Prussian Blue is the debut solo studio album by Australian rock musician, Richard Clapton, which was released in November 1973. It includes three singles, "Last Train to Marseilles" (October 1972), "All the Prodigal Children" (October 1973) and "I Wanna Be a Survivor" (July 1974). The album was produced by Richard Batchens, who later produced some of Sherbet's albums. Prussian Blue failed to appear on the Kent Music Report Albums Chart.

Reception 

Garry Raffaele of The Canberra Times reviewed Prussian Blue in December 1973, he observed, "Clapton sounds as though he's involved with the real issues of our time — pollution, man's inhumanity to those who share Spaceship Earth with him, communication difficulties. He writes of these things but his words are not likely to convince anybody. It's the simplistic trap again."

········

» **TASK INSTRUCTIONS**
Can you copy the whole Prussian Blue article word for word? Rely only on the Prussian Blue article above when working through the material.

» **THE DATA**

········

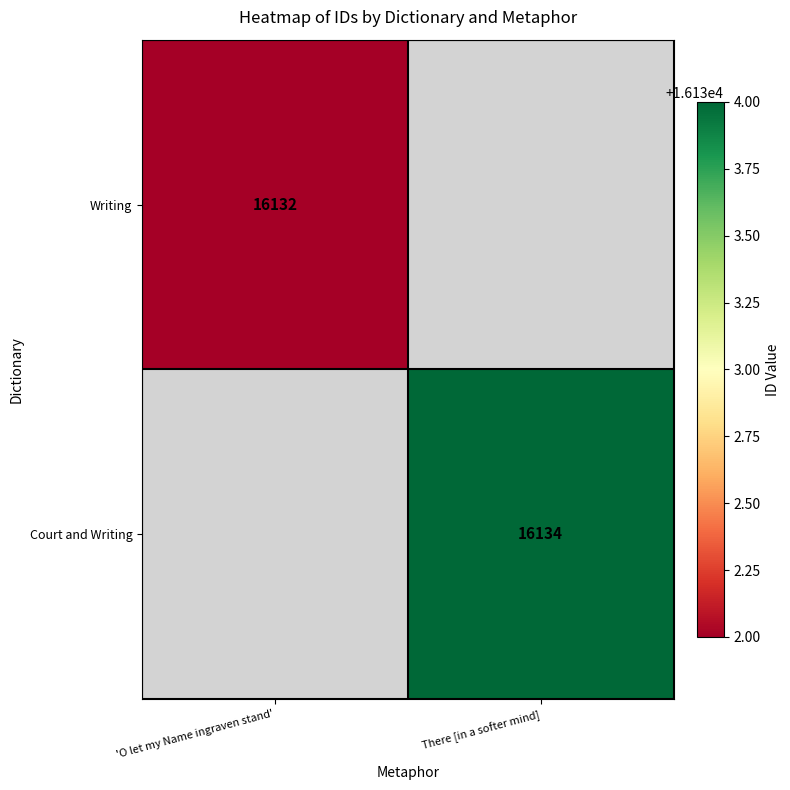

Is it true that Writing equals 4191 at 'O let my Name ingraven stand'?

False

········

» **EXPECTED ANSWER**
Prussian Blue is the debut solo studio album by Australian rock musician, Richard Clapton, which was released in November 1973. It includes three singles, "Last Train to Marseilles" (October 1972), "All the Prodigal Children" (October 1973) and "I Wanna Be a Survivor" (July 1974). The album was produced by Richard Batchens, who later produced some of Sherbet's albums. Prussian Blue failed to appear on the Kent Music Report Albums Chart.

Reception 

Garry Raffaele of The Canberra Times reviewed Prussian Blue in December 1973, he observed, "Clapton sounds as though he's involved with the real issues of our time — pollution, man's inhumanity to those who share Spaceship Earth with him, communication difficulties. He writes of these things but his words are not likely to convince anybody. It's the simplistic trap again."